DATA TO EXAMINE START

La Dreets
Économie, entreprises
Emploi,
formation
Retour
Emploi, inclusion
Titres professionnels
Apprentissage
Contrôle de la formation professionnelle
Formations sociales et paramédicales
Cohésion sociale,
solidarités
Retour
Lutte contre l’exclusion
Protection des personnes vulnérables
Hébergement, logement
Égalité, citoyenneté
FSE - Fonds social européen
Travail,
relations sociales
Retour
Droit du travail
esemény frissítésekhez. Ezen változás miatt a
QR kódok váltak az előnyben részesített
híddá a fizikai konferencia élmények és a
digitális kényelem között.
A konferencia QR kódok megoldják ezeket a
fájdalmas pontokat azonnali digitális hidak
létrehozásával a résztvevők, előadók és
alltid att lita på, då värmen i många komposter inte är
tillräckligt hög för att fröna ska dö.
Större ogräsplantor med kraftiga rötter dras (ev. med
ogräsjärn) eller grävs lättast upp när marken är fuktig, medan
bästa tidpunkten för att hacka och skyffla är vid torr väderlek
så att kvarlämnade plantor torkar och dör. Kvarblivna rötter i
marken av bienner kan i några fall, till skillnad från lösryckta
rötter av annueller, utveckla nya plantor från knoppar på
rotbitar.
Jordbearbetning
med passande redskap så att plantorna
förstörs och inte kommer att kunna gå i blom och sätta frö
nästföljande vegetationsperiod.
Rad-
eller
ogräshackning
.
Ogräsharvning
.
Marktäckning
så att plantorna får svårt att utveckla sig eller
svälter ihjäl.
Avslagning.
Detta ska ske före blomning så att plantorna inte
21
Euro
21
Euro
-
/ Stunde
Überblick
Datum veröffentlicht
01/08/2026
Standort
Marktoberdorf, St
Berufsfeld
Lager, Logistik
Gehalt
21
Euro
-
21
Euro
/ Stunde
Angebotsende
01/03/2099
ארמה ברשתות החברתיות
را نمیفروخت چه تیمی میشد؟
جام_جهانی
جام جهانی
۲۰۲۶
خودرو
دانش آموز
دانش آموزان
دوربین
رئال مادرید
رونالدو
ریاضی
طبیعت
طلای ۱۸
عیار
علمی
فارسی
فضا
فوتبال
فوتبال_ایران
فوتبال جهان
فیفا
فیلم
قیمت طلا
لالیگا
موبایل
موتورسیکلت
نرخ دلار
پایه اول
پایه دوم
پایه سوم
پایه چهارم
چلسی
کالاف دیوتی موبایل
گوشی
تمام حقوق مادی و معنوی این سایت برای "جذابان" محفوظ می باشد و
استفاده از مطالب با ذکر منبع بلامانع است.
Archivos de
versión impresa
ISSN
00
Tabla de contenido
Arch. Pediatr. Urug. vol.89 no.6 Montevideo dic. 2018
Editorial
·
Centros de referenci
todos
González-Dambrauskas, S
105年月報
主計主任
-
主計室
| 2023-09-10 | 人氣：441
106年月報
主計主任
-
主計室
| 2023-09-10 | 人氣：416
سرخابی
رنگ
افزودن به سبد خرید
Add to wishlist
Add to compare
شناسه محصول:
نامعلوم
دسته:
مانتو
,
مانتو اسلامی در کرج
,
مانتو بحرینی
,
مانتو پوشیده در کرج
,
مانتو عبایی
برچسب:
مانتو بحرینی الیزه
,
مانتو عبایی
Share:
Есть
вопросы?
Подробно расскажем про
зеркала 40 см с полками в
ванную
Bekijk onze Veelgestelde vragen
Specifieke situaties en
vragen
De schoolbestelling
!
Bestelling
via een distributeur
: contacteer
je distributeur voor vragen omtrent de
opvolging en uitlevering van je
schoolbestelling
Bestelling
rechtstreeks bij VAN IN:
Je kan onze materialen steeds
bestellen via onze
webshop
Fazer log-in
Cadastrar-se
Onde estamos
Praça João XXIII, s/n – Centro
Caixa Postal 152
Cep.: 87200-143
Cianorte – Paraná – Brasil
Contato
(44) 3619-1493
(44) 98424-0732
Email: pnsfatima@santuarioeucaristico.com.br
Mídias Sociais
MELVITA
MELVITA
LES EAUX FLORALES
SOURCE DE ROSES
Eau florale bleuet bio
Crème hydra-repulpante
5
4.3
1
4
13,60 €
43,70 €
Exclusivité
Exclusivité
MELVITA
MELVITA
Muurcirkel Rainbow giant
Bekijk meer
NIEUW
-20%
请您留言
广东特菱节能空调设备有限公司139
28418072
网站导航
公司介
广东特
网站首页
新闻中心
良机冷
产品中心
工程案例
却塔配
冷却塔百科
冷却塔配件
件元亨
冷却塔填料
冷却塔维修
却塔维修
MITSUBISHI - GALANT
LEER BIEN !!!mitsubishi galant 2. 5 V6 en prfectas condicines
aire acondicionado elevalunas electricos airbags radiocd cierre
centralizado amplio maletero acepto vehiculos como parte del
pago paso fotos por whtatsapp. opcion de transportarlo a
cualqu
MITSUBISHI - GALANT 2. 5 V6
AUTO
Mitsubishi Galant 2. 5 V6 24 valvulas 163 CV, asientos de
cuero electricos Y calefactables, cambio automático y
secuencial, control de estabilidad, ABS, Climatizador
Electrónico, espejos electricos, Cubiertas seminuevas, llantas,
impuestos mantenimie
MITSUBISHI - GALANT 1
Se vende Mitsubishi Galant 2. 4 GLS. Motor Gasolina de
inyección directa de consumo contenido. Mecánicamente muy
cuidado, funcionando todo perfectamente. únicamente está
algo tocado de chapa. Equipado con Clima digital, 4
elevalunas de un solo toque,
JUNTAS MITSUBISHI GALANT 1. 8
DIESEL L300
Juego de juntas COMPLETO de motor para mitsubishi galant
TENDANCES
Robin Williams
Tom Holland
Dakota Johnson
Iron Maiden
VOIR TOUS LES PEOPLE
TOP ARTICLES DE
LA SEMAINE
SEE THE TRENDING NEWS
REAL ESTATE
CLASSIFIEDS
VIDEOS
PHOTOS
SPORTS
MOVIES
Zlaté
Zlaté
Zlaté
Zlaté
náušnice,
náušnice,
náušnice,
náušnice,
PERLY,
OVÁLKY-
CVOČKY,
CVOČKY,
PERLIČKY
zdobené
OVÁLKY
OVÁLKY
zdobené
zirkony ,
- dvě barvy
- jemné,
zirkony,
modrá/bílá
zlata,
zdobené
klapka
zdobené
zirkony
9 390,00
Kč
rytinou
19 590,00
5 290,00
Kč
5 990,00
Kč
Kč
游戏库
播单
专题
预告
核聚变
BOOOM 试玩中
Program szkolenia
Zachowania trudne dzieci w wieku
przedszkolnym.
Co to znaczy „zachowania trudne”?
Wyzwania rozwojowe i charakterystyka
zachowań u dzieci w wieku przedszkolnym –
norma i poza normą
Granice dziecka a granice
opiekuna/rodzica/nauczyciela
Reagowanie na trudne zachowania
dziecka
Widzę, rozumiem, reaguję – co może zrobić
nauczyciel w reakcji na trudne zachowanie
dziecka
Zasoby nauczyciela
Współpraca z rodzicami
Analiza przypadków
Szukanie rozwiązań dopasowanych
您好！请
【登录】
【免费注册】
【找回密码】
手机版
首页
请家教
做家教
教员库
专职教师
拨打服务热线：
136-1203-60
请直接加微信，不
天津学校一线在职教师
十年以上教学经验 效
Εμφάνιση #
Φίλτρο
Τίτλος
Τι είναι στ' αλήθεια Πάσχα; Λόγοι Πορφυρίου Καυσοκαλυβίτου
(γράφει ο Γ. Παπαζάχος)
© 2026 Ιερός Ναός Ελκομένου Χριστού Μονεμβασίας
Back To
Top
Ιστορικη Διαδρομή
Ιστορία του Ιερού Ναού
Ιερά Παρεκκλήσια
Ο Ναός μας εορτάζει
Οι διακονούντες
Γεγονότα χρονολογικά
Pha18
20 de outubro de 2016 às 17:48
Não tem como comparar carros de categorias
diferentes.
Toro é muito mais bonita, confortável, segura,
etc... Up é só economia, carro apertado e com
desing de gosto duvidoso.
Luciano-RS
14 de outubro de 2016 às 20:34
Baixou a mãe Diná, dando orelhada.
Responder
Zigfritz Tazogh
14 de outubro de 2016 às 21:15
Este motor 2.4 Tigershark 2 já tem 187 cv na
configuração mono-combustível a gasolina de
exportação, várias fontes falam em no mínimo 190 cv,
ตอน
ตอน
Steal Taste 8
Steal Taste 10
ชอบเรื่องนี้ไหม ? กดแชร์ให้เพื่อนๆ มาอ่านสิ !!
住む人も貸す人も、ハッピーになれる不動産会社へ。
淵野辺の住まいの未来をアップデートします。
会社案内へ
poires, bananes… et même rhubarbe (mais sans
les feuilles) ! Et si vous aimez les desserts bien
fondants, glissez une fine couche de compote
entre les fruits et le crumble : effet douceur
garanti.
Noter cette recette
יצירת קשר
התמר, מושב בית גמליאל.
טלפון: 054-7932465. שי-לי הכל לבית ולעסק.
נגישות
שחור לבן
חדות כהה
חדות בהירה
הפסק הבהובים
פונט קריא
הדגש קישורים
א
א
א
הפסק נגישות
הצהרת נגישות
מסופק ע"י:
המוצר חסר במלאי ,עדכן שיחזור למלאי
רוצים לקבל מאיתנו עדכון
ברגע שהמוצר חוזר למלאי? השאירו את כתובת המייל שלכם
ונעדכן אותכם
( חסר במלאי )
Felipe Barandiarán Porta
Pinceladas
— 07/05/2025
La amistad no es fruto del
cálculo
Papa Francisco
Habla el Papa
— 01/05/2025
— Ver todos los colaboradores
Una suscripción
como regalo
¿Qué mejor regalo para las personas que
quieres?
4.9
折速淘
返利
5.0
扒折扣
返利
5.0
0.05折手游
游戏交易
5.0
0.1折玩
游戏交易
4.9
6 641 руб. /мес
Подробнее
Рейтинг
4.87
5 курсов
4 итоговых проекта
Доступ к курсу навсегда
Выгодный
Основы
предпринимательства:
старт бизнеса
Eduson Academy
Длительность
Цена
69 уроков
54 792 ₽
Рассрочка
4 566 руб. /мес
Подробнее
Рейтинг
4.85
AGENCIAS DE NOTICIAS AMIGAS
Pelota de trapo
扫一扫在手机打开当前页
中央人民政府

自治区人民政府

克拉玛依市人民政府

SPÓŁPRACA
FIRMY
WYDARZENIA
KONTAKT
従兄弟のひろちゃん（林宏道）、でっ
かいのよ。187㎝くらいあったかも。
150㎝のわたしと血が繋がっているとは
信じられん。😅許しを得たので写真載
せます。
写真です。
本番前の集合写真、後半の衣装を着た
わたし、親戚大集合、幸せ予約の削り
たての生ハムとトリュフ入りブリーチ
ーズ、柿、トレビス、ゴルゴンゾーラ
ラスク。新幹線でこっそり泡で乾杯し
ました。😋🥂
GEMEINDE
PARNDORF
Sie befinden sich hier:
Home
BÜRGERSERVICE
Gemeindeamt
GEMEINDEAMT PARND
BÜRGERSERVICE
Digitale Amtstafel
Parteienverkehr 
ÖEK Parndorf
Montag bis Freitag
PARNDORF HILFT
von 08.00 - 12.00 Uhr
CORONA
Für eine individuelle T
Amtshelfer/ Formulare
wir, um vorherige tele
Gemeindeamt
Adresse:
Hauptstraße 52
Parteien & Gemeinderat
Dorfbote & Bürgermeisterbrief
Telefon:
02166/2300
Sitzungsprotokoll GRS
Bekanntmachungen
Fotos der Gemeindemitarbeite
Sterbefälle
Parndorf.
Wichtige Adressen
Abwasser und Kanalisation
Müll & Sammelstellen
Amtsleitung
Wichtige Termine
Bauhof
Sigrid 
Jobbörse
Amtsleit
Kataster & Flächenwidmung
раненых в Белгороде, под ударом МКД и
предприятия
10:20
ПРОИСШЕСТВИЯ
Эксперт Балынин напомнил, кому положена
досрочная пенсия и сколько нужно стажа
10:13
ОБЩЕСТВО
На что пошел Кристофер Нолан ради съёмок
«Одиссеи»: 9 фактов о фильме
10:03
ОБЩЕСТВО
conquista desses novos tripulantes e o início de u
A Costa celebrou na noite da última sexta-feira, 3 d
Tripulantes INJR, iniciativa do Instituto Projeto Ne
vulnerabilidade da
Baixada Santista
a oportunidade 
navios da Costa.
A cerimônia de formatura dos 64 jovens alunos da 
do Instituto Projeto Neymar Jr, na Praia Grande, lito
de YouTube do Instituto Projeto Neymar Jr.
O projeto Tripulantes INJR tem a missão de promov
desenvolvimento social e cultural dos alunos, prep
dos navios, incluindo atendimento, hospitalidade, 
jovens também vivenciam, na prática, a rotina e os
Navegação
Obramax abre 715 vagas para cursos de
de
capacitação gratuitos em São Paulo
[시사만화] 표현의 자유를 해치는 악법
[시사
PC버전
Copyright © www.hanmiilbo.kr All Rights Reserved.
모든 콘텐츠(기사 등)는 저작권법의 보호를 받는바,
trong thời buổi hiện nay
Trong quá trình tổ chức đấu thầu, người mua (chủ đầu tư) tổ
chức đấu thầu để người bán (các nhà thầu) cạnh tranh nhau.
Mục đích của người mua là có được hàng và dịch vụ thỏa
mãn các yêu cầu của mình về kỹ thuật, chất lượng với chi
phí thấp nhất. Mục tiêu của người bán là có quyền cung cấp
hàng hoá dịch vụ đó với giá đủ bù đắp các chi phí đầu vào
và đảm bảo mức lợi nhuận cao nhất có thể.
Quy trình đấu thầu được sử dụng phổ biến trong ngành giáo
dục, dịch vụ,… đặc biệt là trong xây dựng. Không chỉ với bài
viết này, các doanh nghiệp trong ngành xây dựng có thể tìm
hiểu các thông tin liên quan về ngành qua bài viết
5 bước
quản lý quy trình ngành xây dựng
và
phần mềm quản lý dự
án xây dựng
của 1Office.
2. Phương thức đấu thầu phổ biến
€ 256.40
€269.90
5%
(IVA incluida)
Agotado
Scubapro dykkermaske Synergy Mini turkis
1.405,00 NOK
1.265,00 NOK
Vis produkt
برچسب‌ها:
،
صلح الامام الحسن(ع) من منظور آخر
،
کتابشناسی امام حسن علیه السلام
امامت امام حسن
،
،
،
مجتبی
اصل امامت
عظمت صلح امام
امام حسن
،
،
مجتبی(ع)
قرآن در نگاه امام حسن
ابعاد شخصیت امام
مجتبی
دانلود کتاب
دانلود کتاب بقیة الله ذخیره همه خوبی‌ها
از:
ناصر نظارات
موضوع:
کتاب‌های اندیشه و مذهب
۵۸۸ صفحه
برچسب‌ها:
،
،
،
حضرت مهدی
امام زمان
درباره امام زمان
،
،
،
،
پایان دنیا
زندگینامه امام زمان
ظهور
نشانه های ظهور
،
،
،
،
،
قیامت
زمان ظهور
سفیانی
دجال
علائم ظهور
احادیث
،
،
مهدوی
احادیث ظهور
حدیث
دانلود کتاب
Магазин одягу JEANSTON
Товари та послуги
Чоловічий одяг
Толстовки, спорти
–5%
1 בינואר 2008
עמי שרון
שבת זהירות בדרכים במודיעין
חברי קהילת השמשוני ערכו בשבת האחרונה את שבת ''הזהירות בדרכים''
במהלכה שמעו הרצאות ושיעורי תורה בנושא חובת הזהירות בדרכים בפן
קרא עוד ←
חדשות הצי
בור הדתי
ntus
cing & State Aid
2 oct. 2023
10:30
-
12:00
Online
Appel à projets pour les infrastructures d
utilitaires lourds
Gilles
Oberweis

DATA TO EXAMINE END

WORK INSTRUCTIONS:
Copy out, character for character, the lines of the items from the first line through the line containing "Avslagning.", both included.

WRITTEN RESPONSE:
La Dreets
Économie, entreprises
Emploi,
formation
Retour
Emploi, inclusion
Titres professionnels
Apprentissage
Contrôle de la formation professionnelle
Formations sociales et paramédicales
Cohésion sociale,
solidarités
Retour
Lutte contre l’exclusion
Protection des personnes vulnérables
Hébergement, logement
Égalité, citoyenneté
FSE - Fonds social européen
Travail,
relations sociales
Retour
Droit du travail
esemény frissítésekhez. Ezen változás miatt a
QR kódok váltak az előnyben részesített
híddá a fizikai konferencia élmények és a
digitális kényelem között.
A konferencia QR kódok megoldják ezeket a
fájdalmas pontokat azonnali digitális hidak
létrehozásával a résztvevők, előadók és
alltid att lita på, då värmen i många komposter inte är
tillräckligt hög för att fröna ska dö.
Större ogräsplantor med kraftiga rötter dras (ev. med
ogräsjärn) eller grävs lättast upp när marken är fuktig, medan
bästa tidpunkten för att hacka och skyffla är vid torr väderlek
så att kvarlämnade plantor torkar och dör. Kvarblivna rötter i
marken av bienner kan i några fall, till skillnad från lösryckta
rötter av annueller, utveckla nya plantor från knoppar på
rotbitar.
Jordbearbetning
med passande redskap så att plantorna
förstörs och inte kommer att kunna gå i blom och sätta frö
nästföljande vegetationsperiod.
Rad-
eller
ogräshackning
.
Ogräsharvning
.
Marktäckning
så att plantorna får svårt att utveckla sig eller
svälter ihjäl.
Avslagning.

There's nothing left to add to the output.